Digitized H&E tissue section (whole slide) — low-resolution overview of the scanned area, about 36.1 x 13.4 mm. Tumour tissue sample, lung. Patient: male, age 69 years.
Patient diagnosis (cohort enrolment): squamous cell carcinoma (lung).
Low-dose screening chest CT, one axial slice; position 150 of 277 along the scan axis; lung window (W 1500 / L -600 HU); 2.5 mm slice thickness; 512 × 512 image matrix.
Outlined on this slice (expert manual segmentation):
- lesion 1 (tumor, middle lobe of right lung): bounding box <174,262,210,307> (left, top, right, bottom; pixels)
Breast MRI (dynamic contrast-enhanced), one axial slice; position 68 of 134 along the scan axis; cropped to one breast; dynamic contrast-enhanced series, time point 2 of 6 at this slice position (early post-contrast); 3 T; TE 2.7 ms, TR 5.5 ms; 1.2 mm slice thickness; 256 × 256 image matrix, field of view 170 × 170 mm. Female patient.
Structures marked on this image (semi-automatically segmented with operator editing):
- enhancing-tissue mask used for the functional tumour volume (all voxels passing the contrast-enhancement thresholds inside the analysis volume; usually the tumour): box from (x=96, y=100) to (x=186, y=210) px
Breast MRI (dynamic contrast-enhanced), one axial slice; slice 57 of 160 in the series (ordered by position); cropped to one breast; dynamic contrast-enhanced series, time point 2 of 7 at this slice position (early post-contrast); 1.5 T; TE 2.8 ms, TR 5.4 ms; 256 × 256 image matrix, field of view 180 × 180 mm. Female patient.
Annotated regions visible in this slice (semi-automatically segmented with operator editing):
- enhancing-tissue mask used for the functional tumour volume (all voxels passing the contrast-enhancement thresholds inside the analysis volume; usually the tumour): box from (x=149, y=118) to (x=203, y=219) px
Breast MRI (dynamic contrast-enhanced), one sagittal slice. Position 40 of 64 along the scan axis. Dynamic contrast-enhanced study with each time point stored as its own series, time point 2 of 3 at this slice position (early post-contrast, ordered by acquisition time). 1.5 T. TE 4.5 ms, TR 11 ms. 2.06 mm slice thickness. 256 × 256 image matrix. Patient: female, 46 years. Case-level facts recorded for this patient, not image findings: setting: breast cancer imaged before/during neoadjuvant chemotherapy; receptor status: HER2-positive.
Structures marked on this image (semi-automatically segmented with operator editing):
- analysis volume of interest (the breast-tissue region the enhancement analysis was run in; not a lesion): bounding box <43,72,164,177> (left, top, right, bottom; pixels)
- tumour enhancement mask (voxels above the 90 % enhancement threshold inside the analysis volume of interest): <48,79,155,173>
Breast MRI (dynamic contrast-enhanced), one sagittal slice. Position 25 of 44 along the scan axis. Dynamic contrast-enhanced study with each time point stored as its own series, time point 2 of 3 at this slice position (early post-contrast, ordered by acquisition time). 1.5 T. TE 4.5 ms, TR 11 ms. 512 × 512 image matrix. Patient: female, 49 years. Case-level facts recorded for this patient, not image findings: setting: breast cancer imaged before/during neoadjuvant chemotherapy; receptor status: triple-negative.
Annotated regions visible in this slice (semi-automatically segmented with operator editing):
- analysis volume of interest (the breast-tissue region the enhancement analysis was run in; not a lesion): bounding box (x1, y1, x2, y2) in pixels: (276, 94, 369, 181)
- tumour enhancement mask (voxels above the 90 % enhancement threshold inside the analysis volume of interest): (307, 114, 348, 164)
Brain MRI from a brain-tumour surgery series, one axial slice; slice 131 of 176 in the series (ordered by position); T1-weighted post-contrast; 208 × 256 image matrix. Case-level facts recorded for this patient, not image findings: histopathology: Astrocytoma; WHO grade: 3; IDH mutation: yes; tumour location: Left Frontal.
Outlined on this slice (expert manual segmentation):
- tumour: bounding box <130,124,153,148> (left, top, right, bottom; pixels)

Assignment - Go through the entries above and copy each line holding the string "interest".

Written solution -
- analysis volume of interest (the breast-tissue region the enhancement analysis was run in; not a lesion): bounding box <43,72,164,177> (left, top, right, bottom; pixels)
- tumour enhancement mask (voxels above the 90 % enhancement threshold inside the analysis volume of interest): <48,79,155,173>
- analysis volume of interest (the breast-tissue region the enhancement analysis was run in; not a lesion): bounding box (x1, y1, x2, y2) in pixels: (276, 94, 369, 181)
- tumour enhancement mask (voxels above the 90 % enhancement threshold inside the analysis volume of interest): (307, 114, 348, 164)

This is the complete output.